Top of Exercise text
Best numbers day ever was on Caesar Creek last year.

A buddy and I had 17 rips trolling and boated 11 of them. A few of them were in the low 30's, most were in the upper 30's to low 40's and the largest were 44" & 49". It was a scorching late July day and all the action occured during the brightest & hottest point of the day??? I'll never forget it and will probably never be able to reproduce the same results again.


----------



## Muskie_Guy (Mar 14, 2007)

It was 11 or 12 on Chemong in one day and many rips too... and we thought we would score big in the tournament the next day.. I think we caught one, and we worked our butts off for that one...


----------



## Mason52 (Aug 21, 2009)

I caught six fish, all casting, all on the same bait, but it took me about 10 hrs. biggest was 38, and the smallest was 32,33 inches.
Bottom of Exercise text
Top of Extracted material
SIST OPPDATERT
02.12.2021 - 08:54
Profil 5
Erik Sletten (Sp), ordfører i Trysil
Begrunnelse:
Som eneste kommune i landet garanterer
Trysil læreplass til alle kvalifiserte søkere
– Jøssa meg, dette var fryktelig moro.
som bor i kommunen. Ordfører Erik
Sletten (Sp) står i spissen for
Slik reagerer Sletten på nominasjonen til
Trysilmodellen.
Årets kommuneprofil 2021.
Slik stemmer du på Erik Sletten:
Bottom of Extracted material
**Exercise prompt:** Reproduce the passage of the muskie fishing thread above between "## Muskie_Guy (Mar" and "was 32,33 inches.", inclusive.

**Output:**
## Muskie_Guy (Mar 14, 2007)

It was 11 or 12 on Chemong in one day and many rips too... and we thought we would score big in the tournament the next day.. I think we caught one, and we worked our butts off for that one...


----------



## Mason52 (Aug 21, 2009)

I caught six fish, all casting, all on the same bait, but it took me about 10 hrs. biggest was 38, and the smallest was 32,33 inches.